> [원문 발췌]
전기영동한 겔과 나이트로셀룰로즈 여과지, 3M paper를 전달완충액[20 mM Tris-HCl, 144 mM glycine, 25% methanol, 0.01% SDS]에 충분히 적신 후 나이트로셀룰로즈 여과지 사이에 겔이 부착되도록 한 뒤 전기전달기(Semi-dry transfer cell, Bio-Rad, USA)에서 100 mA로 50분 간 단백을 여과지에 전달시켰다. 이후 나이트로셀룰로즈 여과지를 1% BSA가 첨가된 TBST 완충액[10 mM Tris-HCl, 150 mM NaCl, 0.05% Tween 20, pH 8.0]으로 37℃에서 30분 간 반응시키고 TBST 완충액으로 5분씩 3회 세척하였다. 세척 후 H. pylori의 FlaA 단클론항체(HpKTCC, 경상대학교)를 37℃에 서 30분 간 반응시킨 뒤 TBST 완충액을 5분간 3회 세척하고, 1% BSA-TBST에 1:1000 비율로 혼합한 Gst 마우스 단일항체 IgG1(mouse monoclonal IgG1)(Santa Cruz Biotechnology, CA, USA)로 37℃에서 30분 간 반응시킨 뒤 TBST 완충액으로 5분간 3회 세척하였다. 이를 다시 TBST 완충액에 1:7,000 비율로 혼합한 염소-항 마우스 IgG-AP(goat anti-mouse IgG-AP)(Santa Cruz Biotechnology, CA, USA)로 37℃에서 30분 간 반응시키고 TBST 완충액으로 5분 간 5회 세척한 후 기질용액에 넣어 발색반응을 유도하였다. NBT(Nitroblue tetrazolium)와 BCIP(5-bromo-4-chloro-3-indonyl phosphate)로 이루어진 기질용액에 나이트로셀룰로즈 여과지를 담가 발색이 될 때까지 관찰한 후 증류수로 세척하여 발색반응을 중지시켰다.

> [항목 발췌]
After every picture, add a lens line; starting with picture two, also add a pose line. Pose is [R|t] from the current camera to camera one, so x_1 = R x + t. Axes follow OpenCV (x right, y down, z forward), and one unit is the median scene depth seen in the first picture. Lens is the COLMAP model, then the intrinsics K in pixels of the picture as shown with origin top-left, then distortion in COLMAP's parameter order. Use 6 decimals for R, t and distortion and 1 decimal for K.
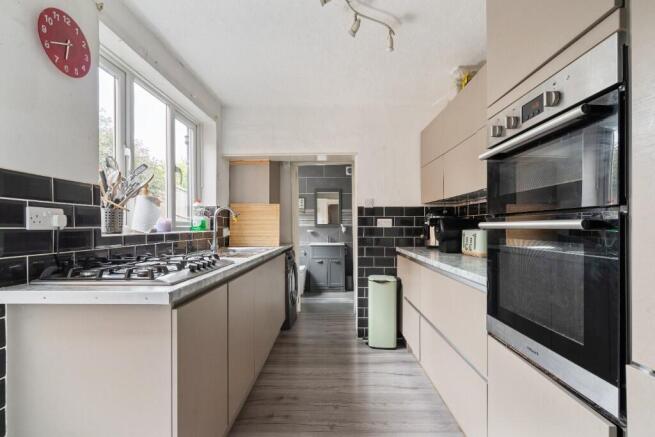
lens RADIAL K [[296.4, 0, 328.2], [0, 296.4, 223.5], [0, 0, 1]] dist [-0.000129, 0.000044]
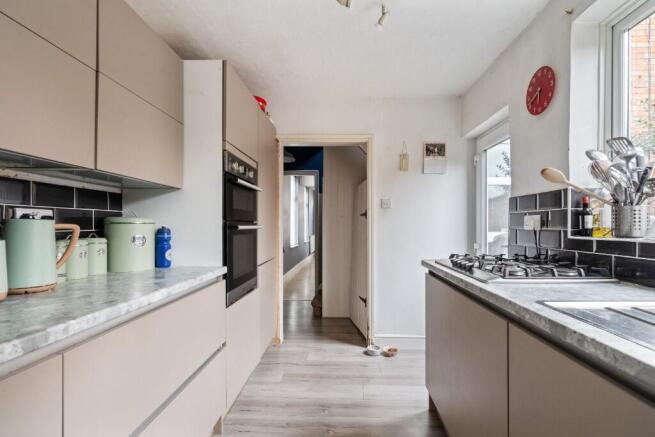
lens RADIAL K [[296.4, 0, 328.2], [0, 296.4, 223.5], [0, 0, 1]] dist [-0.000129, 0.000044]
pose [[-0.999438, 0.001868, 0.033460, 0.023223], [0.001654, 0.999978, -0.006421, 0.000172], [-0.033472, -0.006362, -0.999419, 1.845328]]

==

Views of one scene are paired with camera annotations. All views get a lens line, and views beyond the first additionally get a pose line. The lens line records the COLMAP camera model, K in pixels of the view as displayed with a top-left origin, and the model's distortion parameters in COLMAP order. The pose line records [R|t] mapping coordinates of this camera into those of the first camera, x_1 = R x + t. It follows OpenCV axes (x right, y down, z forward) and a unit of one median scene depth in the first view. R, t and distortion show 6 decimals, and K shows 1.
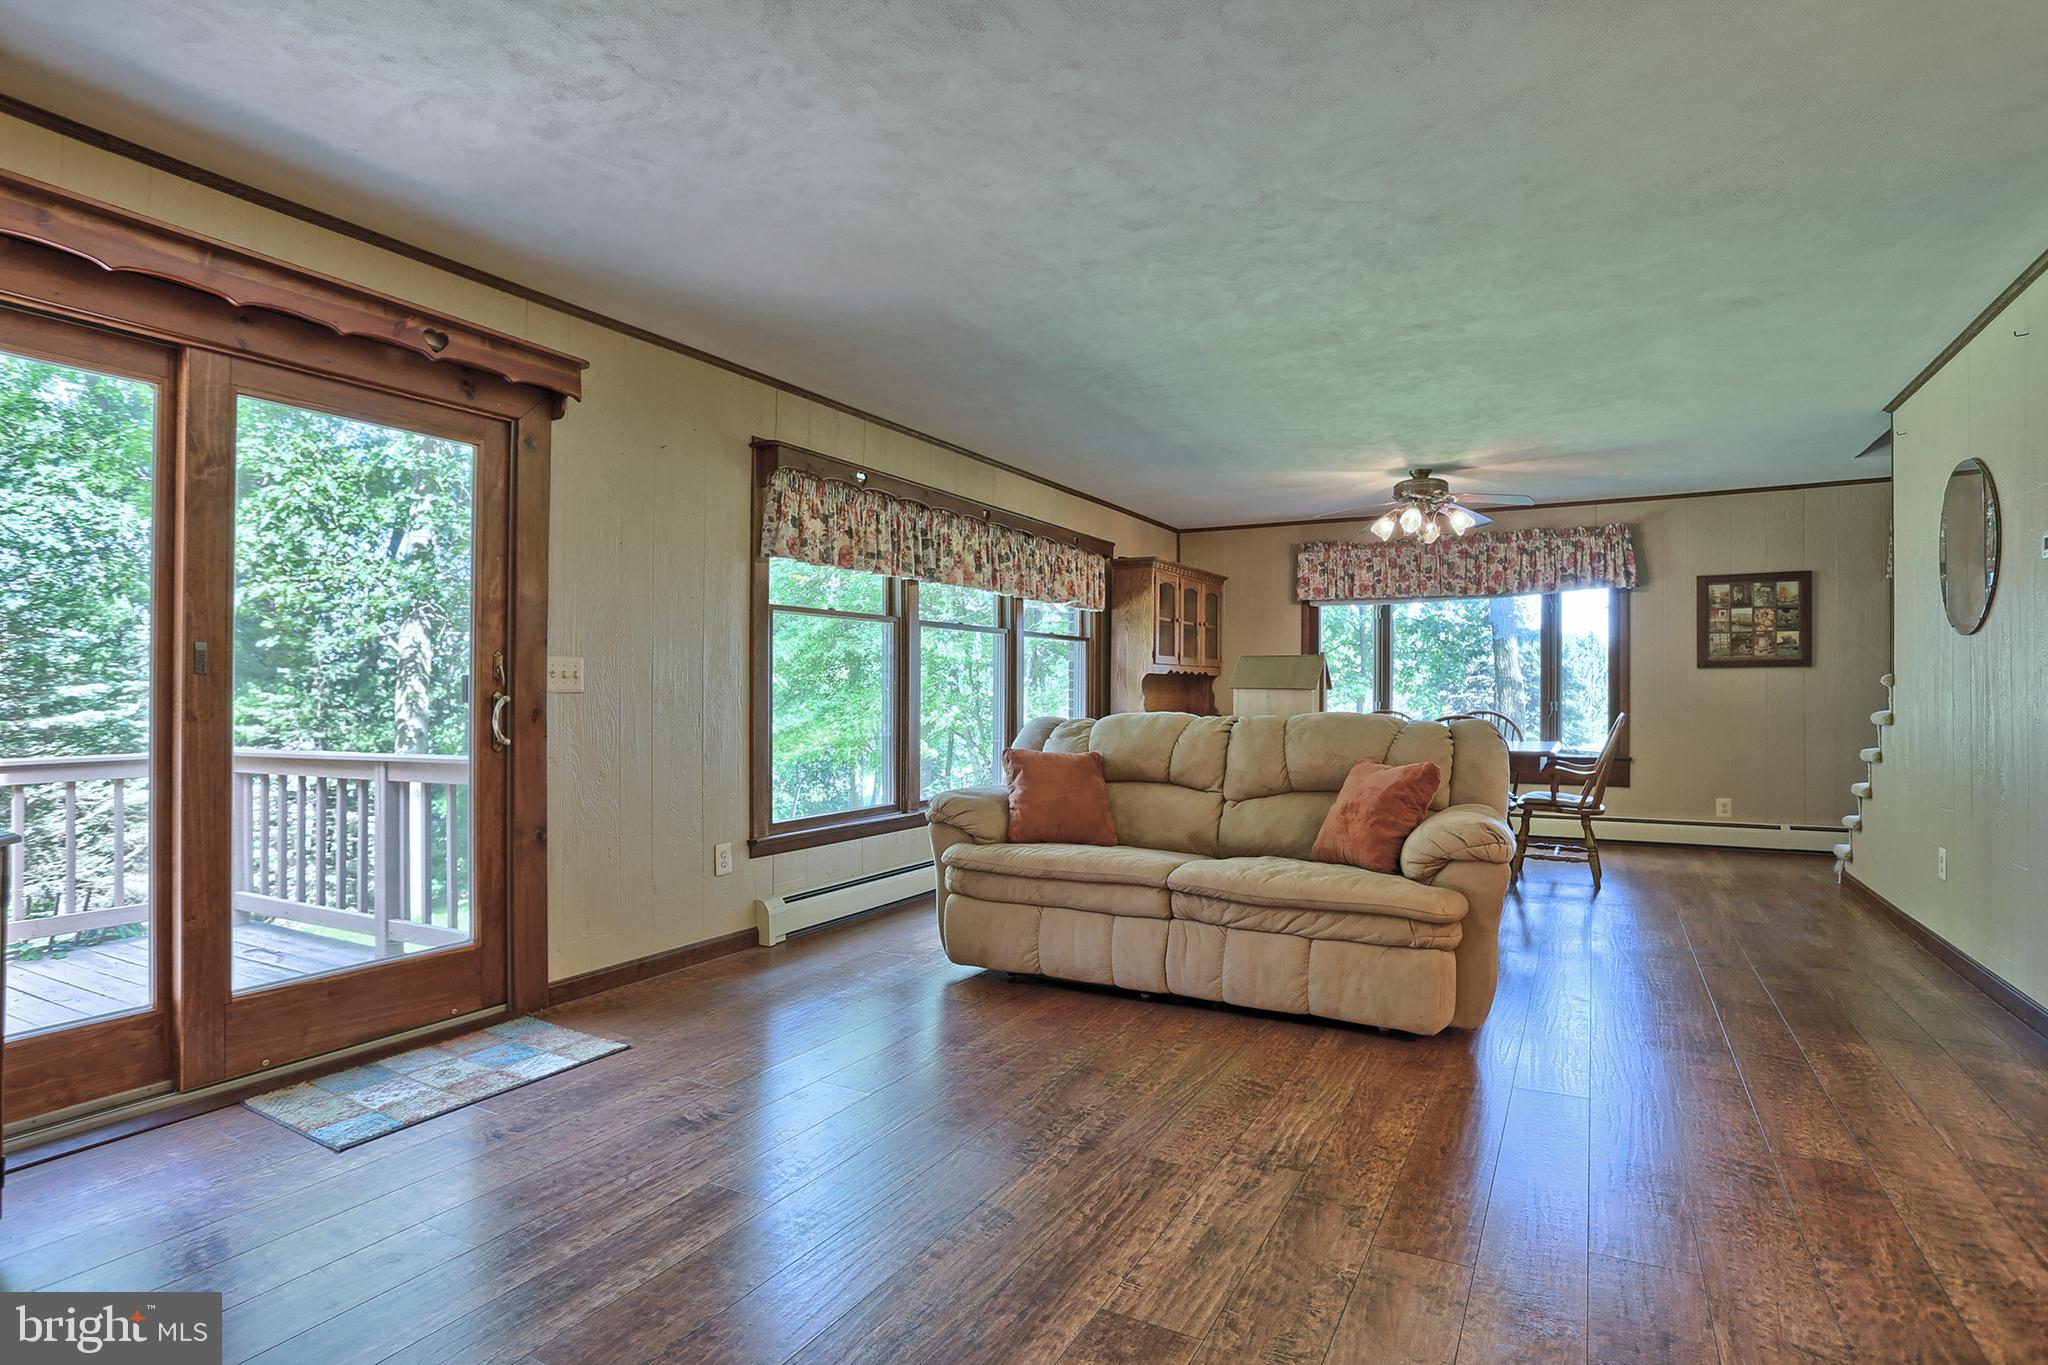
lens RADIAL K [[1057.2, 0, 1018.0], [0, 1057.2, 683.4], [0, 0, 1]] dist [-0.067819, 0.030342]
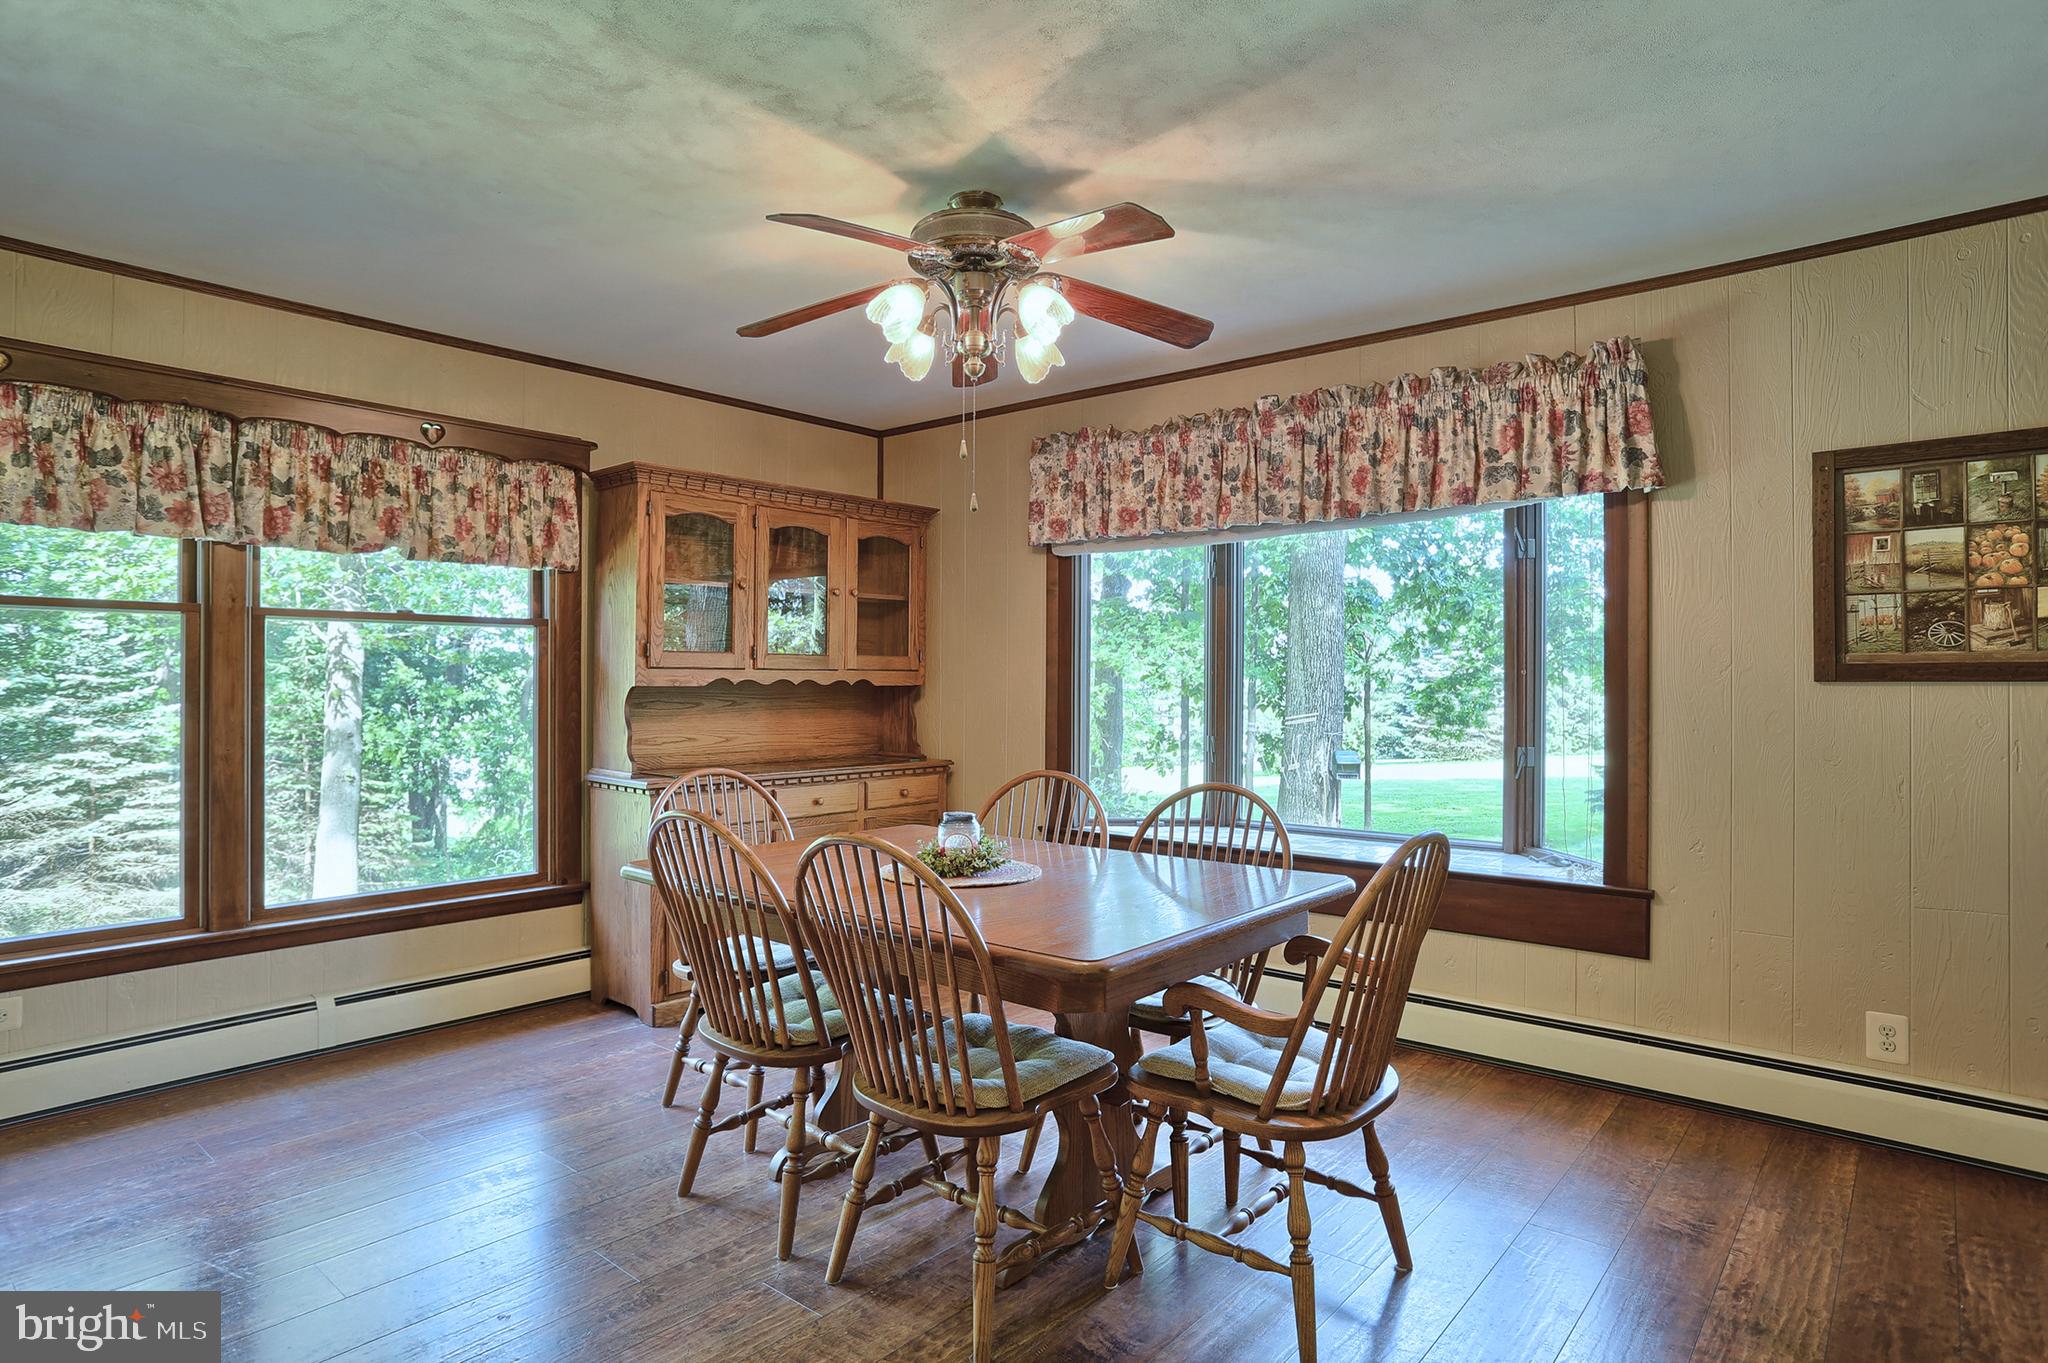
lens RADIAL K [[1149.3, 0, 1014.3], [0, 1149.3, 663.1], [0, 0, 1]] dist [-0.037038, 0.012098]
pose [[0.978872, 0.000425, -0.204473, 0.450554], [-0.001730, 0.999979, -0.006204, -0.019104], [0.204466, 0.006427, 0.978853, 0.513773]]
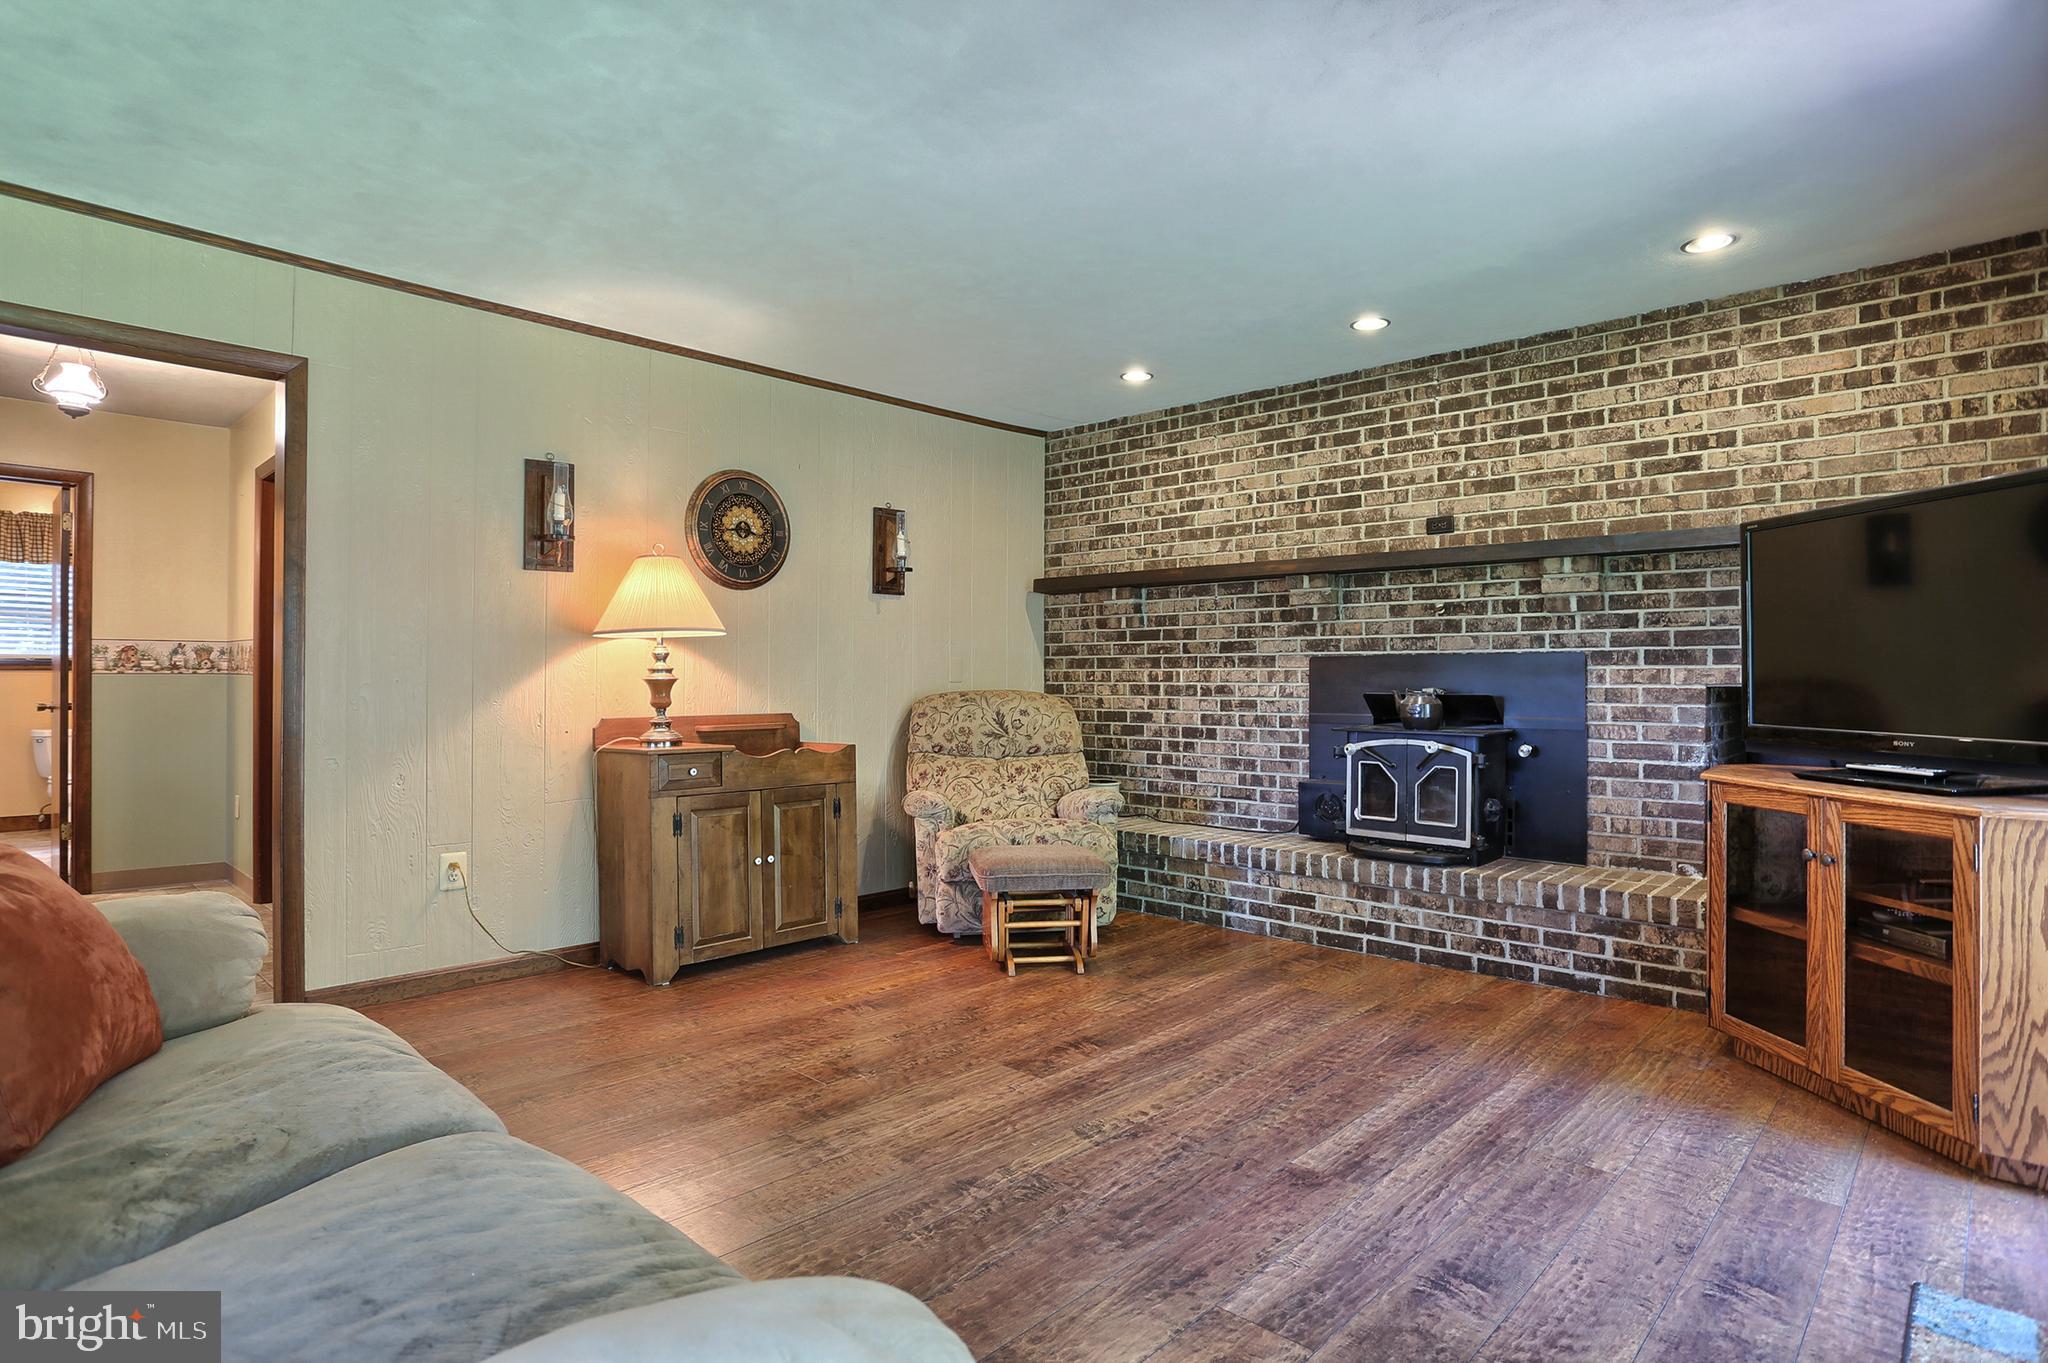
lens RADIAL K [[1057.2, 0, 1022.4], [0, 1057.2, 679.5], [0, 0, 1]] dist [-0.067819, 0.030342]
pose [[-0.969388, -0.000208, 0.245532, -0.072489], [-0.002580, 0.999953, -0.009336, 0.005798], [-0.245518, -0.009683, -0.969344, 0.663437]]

> [과제 목록]
1/ 원문에서 "전기영동한 겔과 나이트로셀룰로즈 여과지"로 시작하는 문단을 주요 사실은 유지하면서 단계별 목록으로 간추려 쓰세요.
2/ 단백 전달과 발색 과정을 다룬 원문을 마지막 문장 다음부터 이어 쓰세요.
항목들은 원문과 관련이 없습니다.

> [순서별 답안]
1/
1. 전기영동한 겔, 나이트로셀룰로즈 여과지, 3M paper를 전달완충액(20 mM Tris-HCl, 144 mM glycine, 25% methanol, 0.01% SDS)에 적신다.
2. 겔을 여과지에 부착시키고 Semi-dry transfer cell(Bio-Rad)에서 100 mA로 50분간 단백을 전달한다.
3. 여과지를 1% BSA가 첨가된 TBST 완충액(10 mM Tris-HCl, 150 mM NaCl, 0.05% Tween 20, pH 8.0)으로 37℃에서 30분간 반응시킨 뒤, TBST로 5분씩 3회 세척한다.
4. H. pylori의 FlaA 단클론항체(HpKTCC, 경상대학교)와 37℃에서 30분간 반응시킨 뒤, TBST로 5분씩 3회 세척한다.
5. 1% BSA-TBST에 1:1000으로 희석한 Gst 마우스 단일항체 IgG1(Santa Cruz Biotechnology)과 37℃에서 30분간 반응시킨 뒤, TBST로 5분씩 3회 세척한다.
6. TBST에 1:7,000으로 희석한 염소-항 마우스 IgG-AP(Santa Cruz Biotechnology)와 37℃에서 30분간 반응시킨 뒤, TBST로 5분씩 5회 세척한다.
7. NBT와 BCIP로 이루어진 기질용액에 여과지를 담가 발색될 때까지 관찰하고, 증류수로 세척해 반응을 멈춘다.

2/
그 결과, 도 7에 나타난 바와 같이, FlaA_gst 재조합 단백질을 로딩한 1번과 4번 레인에서는 두 단백질이 결합된 크기인 86 kDa이 밴드가 관찰되었다. 또한, FlaA_gst 재조합 단백질을 트롬빈으로 처리한 경우에는, FlaA 단백질과 Gst 단백질이 FlaA 항체 및 Gst 항체와 각각 반응하여 57 kDa, 29 kDa의 밴드가 레인 2 및 레인 5에서 관찰되었다. 상기 FlaA_gst 재조합 단백질을 GSH 친화 크로마토그래피를 이용하여 정제하였을 때에는 FlaA 단백질은 57 kDa에서 밴드가 관찰되었다(도 7 참조).

본 발명은 도면에 도시된 실시예를 참고로 설명되었으나 이는 예시적인 것에 불과하며, 당해 기술분야에서 통상의 지식을 가진 자라면 이로부터 다양한 변형 및 균등한 다른 실시예가 가능하다는 점을 이해할 것이다. 따라서 본 발명의 진정한 기술적 보호 범위는 첨부된 특허청구범위의 기술적 사상에 의하여 정해져야 할 것이다.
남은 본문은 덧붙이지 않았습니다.